Copy the lines of the entries exactly, from the opening one to the one holding "Page size: 1275x1650.", and leave out everything after.

[DATASET RECORDS]:
++++++
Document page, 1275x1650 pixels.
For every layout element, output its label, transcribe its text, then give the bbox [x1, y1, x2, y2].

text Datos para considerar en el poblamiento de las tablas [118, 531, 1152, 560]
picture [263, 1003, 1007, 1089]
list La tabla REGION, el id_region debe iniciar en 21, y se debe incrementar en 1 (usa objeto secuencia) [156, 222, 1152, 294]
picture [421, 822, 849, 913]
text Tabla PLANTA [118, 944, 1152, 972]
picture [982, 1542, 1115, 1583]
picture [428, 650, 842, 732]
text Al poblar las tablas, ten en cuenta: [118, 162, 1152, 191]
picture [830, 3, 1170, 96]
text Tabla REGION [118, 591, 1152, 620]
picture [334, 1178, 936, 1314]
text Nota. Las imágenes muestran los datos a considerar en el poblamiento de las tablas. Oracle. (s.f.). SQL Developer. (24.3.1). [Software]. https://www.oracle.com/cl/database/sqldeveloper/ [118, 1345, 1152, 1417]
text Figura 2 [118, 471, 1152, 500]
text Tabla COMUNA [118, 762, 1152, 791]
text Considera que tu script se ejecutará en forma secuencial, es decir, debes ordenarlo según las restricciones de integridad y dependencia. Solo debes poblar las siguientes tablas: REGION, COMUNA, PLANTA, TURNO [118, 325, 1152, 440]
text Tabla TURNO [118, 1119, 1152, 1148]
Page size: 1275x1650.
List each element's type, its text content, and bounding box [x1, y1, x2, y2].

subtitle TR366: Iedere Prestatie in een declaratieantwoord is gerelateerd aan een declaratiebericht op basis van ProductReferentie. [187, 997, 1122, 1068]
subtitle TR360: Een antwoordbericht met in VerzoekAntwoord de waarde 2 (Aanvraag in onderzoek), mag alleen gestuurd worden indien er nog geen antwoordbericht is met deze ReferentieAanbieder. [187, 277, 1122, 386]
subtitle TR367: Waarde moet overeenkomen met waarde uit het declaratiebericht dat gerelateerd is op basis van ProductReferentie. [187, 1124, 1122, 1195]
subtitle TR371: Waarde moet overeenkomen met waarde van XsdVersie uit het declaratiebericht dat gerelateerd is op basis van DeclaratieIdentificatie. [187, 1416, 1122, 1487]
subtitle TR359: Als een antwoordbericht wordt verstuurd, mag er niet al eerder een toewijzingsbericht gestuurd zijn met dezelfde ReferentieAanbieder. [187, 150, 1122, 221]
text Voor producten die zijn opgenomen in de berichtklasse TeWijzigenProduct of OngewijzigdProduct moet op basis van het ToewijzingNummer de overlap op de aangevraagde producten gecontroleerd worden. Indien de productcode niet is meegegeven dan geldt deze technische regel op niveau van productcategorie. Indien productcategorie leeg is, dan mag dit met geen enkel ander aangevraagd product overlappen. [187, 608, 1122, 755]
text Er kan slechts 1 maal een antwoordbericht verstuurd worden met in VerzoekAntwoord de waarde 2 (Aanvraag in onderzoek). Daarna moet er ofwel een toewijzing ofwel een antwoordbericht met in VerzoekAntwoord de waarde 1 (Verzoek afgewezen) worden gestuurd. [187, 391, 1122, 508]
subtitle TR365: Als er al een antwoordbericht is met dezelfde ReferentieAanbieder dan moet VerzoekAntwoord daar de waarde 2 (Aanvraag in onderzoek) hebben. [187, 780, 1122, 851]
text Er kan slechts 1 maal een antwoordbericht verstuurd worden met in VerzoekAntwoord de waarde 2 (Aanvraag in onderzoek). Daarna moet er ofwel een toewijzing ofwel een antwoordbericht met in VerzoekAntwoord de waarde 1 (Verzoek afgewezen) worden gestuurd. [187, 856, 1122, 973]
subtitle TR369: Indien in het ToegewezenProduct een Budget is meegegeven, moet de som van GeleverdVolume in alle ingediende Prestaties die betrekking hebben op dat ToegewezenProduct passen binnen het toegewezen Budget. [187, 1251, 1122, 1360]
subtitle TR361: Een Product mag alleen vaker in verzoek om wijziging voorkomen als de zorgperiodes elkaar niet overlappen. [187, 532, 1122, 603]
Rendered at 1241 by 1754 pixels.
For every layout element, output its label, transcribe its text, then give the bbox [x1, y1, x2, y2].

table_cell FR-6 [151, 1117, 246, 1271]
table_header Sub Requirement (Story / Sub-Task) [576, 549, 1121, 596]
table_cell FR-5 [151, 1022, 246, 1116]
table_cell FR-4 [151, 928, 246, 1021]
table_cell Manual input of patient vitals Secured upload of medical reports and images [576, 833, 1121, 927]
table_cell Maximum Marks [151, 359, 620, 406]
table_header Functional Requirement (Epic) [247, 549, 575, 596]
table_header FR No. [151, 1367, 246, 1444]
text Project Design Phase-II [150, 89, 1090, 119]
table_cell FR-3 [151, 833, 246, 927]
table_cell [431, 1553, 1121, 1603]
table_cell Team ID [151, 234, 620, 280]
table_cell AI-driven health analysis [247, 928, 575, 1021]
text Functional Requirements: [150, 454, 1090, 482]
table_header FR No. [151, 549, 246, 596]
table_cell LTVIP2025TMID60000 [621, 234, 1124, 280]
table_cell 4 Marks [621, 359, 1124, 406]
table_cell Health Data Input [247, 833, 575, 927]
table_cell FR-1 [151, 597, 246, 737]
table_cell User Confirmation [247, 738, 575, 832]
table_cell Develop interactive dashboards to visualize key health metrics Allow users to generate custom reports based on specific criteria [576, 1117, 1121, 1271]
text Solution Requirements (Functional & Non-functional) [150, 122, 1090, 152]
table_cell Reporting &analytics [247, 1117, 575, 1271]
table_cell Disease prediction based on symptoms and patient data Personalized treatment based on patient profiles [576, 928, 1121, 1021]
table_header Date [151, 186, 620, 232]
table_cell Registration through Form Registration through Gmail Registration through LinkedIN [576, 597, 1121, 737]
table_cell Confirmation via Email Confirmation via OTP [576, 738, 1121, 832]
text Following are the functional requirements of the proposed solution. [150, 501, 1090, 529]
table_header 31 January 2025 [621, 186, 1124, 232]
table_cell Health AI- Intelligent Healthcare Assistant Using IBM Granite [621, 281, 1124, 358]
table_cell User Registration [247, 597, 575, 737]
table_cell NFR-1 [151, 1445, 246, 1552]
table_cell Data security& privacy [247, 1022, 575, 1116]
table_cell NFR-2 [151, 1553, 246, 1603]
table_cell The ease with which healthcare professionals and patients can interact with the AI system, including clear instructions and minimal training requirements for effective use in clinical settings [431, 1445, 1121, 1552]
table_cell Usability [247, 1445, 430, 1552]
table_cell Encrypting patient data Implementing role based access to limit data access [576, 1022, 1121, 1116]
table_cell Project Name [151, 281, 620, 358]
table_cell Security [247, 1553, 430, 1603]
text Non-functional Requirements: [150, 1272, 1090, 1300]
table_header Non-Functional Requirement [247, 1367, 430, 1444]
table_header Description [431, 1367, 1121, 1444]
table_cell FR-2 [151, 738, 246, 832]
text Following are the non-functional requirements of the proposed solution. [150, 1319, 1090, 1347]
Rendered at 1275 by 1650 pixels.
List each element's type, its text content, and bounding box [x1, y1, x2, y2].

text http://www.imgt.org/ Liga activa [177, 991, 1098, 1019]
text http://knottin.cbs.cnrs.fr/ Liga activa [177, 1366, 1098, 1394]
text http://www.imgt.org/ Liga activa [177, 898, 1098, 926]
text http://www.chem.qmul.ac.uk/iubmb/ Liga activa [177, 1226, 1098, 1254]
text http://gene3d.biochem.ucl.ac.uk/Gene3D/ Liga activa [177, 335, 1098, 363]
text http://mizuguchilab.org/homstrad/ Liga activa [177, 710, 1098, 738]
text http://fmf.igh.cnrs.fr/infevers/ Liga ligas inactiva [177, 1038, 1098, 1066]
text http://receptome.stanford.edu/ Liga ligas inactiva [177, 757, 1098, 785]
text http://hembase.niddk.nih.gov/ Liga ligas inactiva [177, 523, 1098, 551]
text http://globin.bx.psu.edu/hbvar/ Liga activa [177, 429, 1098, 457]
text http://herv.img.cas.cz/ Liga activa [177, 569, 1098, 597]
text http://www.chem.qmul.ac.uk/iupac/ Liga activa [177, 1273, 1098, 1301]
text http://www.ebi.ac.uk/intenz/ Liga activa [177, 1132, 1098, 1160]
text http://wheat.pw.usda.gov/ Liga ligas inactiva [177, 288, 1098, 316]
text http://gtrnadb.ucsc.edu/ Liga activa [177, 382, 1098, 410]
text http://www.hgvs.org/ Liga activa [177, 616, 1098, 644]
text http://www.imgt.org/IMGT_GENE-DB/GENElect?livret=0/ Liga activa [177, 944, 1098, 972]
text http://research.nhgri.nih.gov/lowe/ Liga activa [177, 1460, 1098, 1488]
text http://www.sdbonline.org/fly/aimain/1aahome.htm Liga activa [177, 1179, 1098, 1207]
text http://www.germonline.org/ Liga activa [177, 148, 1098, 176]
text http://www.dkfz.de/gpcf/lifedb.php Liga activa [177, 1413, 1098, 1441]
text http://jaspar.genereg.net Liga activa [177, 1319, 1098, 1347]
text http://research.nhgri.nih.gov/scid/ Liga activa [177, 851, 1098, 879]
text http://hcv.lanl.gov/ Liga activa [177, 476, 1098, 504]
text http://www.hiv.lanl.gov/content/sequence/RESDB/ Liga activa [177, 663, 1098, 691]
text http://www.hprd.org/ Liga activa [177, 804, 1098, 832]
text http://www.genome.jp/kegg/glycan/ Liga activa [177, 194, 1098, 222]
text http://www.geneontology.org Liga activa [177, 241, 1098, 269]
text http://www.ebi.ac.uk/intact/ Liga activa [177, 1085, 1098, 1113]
++++++
[REPLY]:
Document page, 1275x1650 pixels.
For every layout element, output its label, transcribe its text, then give the bbox [x1, y1, x2, y2].

text Datos para considerar en el poblamiento de las tablas [118, 531, 1152, 560]
picture [263, 1003, 1007, 1089]
list La tabla REGION, el id_region debe iniciar en 21, y se debe incrementar en 1 (usa objeto secuencia) [156, 222, 1152, 294]
picture [421, 822, 849, 913]
text Tabla PLANTA [118, 944, 1152, 972]
picture [982, 1542, 1115, 1583]
picture [428, 650, 842, 732]
text Al poblar las tablas, ten en cuenta: [118, 162, 1152, 191]
picture [830, 3, 1170, 96]
text Tabla REGION [118, 591, 1152, 620]
picture [334, 1178, 936, 1314]
text Nota. Las imágenes muestran los datos a considerar en el poblamiento de las tablas. Oracle. (s.f.). SQL Developer. (24.3.1). [Software]. https://www.oracle.com/cl/database/sqldeveloper/ [118, 1345, 1152, 1417]
text Figura 2 [118, 471, 1152, 500]
text Tabla COMUNA [118, 762, 1152, 791]
text Considera que tu script se ejecutará en forma secuencial, es decir, debes ordenarlo según las restricciones de integridad y dependencia. Solo debes poblar las siguientes tablas: REGION, COMUNA, PLANTA, TURNO [118, 325, 1152, 440]
text Tabla TURNO [118, 1119, 1152, 1148]
Page size: 1275x1650.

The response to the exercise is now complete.